Avinash Gehlot (born 9 December 1981) is an Indian politician currently serving as the Cabinet Minister of Social Justice & Empowerment Department in Government of Rajasthan. He is a member of 15th and 16th Rajasthan Legislative Assembly from Jaitaran.
He is a member of the Bhartiya Janta Party.

==Early life==
Gehlot hails from Jaitaran, Pali. His father is Nathu Ram Gehlot. He belongs to सैनिक क्षत्रिय. According to the educational qualification mentioned in his election affidavit, he has gained his BA degree from Maharshi Dayanand Saraswati University, Ajmer (Raj.) and LL.B from Maharaja Ganga Singh University, Bikaner (Raj.).

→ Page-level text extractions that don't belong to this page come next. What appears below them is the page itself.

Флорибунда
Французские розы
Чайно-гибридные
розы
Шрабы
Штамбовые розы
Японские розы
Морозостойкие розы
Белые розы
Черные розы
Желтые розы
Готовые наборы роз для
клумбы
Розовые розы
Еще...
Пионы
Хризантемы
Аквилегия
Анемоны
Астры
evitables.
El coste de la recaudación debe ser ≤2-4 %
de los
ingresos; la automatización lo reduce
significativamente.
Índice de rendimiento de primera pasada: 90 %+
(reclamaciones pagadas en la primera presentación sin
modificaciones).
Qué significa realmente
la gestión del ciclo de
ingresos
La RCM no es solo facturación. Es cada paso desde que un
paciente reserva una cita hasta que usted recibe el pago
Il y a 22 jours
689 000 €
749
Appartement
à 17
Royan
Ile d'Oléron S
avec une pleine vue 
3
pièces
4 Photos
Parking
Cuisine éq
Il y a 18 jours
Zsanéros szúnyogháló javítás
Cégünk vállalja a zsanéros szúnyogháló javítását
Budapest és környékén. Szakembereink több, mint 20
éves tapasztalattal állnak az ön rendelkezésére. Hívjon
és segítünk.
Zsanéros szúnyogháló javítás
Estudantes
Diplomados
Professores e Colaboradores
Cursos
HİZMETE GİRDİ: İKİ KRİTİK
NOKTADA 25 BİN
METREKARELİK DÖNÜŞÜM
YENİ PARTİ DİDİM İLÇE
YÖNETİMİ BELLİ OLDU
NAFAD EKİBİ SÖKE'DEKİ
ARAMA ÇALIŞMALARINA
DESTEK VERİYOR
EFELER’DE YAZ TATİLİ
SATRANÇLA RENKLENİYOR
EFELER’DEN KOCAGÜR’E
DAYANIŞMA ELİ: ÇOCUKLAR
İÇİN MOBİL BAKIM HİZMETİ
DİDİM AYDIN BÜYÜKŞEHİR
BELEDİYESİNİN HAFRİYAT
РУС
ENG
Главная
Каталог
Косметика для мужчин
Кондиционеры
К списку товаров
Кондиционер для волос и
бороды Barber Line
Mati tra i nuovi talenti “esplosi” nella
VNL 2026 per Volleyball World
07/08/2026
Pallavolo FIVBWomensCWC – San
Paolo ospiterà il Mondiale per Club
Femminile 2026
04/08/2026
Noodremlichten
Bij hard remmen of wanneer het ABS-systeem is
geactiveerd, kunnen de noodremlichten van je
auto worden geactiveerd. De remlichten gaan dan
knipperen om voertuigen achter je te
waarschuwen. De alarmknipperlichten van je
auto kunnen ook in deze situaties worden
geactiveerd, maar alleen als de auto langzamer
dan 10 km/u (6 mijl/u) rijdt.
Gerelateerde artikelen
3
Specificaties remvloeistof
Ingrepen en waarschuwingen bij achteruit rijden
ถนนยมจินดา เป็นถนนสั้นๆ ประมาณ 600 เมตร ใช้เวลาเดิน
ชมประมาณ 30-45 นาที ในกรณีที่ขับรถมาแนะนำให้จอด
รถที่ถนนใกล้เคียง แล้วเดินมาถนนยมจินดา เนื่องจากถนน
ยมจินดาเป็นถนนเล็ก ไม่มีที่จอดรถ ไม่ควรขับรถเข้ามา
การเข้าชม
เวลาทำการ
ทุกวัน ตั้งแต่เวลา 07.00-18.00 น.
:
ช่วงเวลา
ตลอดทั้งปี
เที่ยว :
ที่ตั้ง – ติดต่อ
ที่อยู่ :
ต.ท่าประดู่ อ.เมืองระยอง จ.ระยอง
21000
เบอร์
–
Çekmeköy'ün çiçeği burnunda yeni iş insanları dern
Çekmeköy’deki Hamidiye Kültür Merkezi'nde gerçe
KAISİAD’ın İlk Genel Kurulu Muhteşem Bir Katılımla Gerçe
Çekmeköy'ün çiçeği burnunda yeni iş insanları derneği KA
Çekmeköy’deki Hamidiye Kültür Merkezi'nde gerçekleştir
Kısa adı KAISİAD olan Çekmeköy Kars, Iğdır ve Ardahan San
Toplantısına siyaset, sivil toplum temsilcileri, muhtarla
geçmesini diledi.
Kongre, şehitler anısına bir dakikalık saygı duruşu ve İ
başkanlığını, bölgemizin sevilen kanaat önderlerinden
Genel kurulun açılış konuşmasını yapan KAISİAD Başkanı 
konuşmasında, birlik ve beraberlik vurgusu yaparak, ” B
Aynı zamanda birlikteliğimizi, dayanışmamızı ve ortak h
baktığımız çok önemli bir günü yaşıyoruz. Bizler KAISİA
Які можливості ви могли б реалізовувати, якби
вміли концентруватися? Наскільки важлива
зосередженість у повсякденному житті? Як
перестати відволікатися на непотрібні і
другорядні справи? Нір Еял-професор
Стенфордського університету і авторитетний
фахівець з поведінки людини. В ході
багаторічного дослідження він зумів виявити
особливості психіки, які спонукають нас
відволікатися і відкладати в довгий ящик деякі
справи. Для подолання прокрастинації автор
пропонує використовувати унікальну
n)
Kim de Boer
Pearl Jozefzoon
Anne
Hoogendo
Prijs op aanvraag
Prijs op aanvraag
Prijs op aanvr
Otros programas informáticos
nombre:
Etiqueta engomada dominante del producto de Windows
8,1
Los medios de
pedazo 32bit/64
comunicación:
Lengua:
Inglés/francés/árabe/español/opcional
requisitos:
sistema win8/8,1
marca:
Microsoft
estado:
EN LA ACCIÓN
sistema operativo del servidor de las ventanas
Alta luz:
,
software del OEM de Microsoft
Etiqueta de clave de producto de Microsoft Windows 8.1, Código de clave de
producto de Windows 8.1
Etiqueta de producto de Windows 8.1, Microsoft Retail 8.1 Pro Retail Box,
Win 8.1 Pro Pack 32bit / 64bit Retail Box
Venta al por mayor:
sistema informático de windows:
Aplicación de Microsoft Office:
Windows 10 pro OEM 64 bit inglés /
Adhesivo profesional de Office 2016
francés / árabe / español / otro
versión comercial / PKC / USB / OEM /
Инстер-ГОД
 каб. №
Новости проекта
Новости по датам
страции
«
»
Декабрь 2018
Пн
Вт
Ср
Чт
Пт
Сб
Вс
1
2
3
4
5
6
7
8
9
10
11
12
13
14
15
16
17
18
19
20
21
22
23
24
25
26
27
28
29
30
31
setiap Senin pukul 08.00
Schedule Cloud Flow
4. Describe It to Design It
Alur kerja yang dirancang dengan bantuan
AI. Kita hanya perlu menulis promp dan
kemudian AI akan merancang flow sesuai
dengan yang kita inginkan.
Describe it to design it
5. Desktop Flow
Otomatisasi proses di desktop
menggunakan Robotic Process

He initially engaged in the readymade garments business. Subsequently, he became associated with the BJP and RSS. In 2010, he entered the Municipality elections, vying for the position of chairman. Although he faced defeat, his political involvement intensified thereafter. In 2018, he was nominated as the candidate from the Jaitaran constituency. He emerged victorious in both the 2018 and 2023 elections in the same constituency.

==Political career==
He contested the Rajasthan legislative assembly elections in 2018 from Jaitaran, Pali on a ticket of Bharatiya Janta Party (BJP) and won. He won the election from the same constituency for the second time in 2023 Rajasthan Legislative Assembly Election with a huge margin of votes. On 30 December 2023, he took oath as a Cabinet Minister of the Government of Rajasthan.